Montoire-sur-le-Loir - 24 octobre 1940

La célèbre poignée de main entre Pétain et Hitler.

24 octobre 1940 - Entrevue de Montoire-sur-le-Loir entre Philippe Pétain et Adolf HitlerDès son entrée en fonction, le maréchal Pétain comprend qu’il lui faut négocier un allégement des conditions d’armistice. Son principal ministre, Pierre Laval, trouve heureusement un interlocuteur bien disposé: c’est Otto Abetz, ambassadeur du Reich à Paris, beaucoup plus francophile que son entourage. Abetz rêve de réconcilier durablement l’Allemagne et la France; Laval va audacieusement à sa rencontre; le maréchal voit là une amorce de dialogue.

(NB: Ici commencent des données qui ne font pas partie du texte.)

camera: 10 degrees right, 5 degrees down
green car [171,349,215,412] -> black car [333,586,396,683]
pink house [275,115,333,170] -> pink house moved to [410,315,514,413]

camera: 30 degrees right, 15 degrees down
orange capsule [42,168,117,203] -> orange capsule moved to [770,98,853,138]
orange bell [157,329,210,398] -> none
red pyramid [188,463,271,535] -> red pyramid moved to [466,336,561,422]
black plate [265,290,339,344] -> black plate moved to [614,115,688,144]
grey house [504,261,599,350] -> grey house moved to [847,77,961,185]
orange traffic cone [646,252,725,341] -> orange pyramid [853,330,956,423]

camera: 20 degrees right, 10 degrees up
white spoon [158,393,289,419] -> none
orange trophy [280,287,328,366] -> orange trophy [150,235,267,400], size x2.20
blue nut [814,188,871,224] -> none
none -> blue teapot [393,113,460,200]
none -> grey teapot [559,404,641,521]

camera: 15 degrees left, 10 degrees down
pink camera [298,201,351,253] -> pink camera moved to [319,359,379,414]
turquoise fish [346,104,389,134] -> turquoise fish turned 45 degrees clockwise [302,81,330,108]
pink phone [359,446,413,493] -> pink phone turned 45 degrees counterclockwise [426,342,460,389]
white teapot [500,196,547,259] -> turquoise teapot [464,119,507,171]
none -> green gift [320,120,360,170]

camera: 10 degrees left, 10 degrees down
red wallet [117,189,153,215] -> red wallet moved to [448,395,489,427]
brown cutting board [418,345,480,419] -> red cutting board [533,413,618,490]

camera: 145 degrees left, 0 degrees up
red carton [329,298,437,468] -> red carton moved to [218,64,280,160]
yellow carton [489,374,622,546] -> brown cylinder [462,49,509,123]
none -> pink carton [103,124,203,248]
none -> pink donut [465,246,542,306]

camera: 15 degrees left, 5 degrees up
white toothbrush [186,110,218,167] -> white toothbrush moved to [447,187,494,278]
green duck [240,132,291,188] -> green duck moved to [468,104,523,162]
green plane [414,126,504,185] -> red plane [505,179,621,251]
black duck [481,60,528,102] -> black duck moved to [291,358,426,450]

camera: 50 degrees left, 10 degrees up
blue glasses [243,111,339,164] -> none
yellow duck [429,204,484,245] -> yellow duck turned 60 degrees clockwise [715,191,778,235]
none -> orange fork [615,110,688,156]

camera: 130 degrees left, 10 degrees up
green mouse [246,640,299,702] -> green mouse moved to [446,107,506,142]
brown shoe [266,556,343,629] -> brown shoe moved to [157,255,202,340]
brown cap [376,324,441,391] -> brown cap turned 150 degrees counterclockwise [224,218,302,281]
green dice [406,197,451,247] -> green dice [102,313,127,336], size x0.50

Laval voudrait rencontrer von Ribbentrop, ministre allemand des Affaires étrangères; il obtient l’appui d’Abetz; les dispositions d’Hitler sont justement favorables: désirant intervenir en Afrique contre les Anglais et les gaullistes, il aurait besoin du concours français.

D’autre part, pour atteindre directement le Maroc, la Wehrmacht doit traverser la zone française libre et le territoire espagnol; le chancelier doit donc obtenir le consentement de Pétain et de Franco. Ce dernier répugne à se compromettre avec l’Allemagne, craignant la réaction britannique; il le fait savoir à Pétain le 2 octobre. Mais le Führer compte sur une rencontre personnelle avec le maréchal et le caudillo pour les convaincre. Il prend donc rendez-vous avec Franco à Hendaye pour le 23 octobre et charge Abetz de lui ménager une entrevue avec les Français à l’étape du retour. Abetz convoque Laval, l’emmène et lui révèle qu’il va rencontrer non pas Ribbentrop, mais Hitler lui-même. Laval est à la fois stupéfait et séduit.

L’entrevue a lieu en gare de Montoire, près de Tours, le 24 octobre; Hitler exprime au ministre français son désir de rencontrer le maréchal. Rentré à Vichy, Laval persuade Pétain d’accepter cette "occasion unique".

Mais, entre-temps, n’ayant pu s’entendre avec Franco, Hitler a renoncé à ses projets méditerranéens; il reçoit cependant Pétain honorablement... Et c’est la fameuse poignée de main qui, pour beaucoup de Français, compromet gravement le maréchal. Sondé par Hitler, Pétain refuse d’envisager une guerre contre l’Angleterre; mais il relève que la solidité d’une paix future dépend de la générosité de l’Allemagne. Que celle-ci la manifeste en libérant les prisonniers et en assouplissant le régime d’occupation. Hitler reste de glace. Le maréchal accepte alors l’idée d’une "collaboration" franco-allemande; ce terme, fort vague dans son esprit, fera plus tard fortune selon le sens que chacun lui donnera.

Cette poignée de main comporte toutefois une forte valeur symbolique, qui lui confère une importance historique et politique. De ce fait, les images de l’événement réalisées par la propagande nazie et largement diffusées jouent, notamment en France, un rôle considérable dans les représentations, la perception et les conceptions associées à la fois au régime de Vichy et au maréchal Pétain. De cette ambiguïté, le régime de Vichy, quoi qu’il ait voulu, restera prisonnier jusqu’au bout, nonobstant le message radiodiffusé du maréchal Pétain, 30 octobre 1940 :

"C’est librement que je me suis rendu à l’invitation du Führer. (…) C’est dans l’honneur et pour maintenir l’unité française (…) que j’entre aujourd’hui dans la voie de la collaboration. Cette politique est la mienne."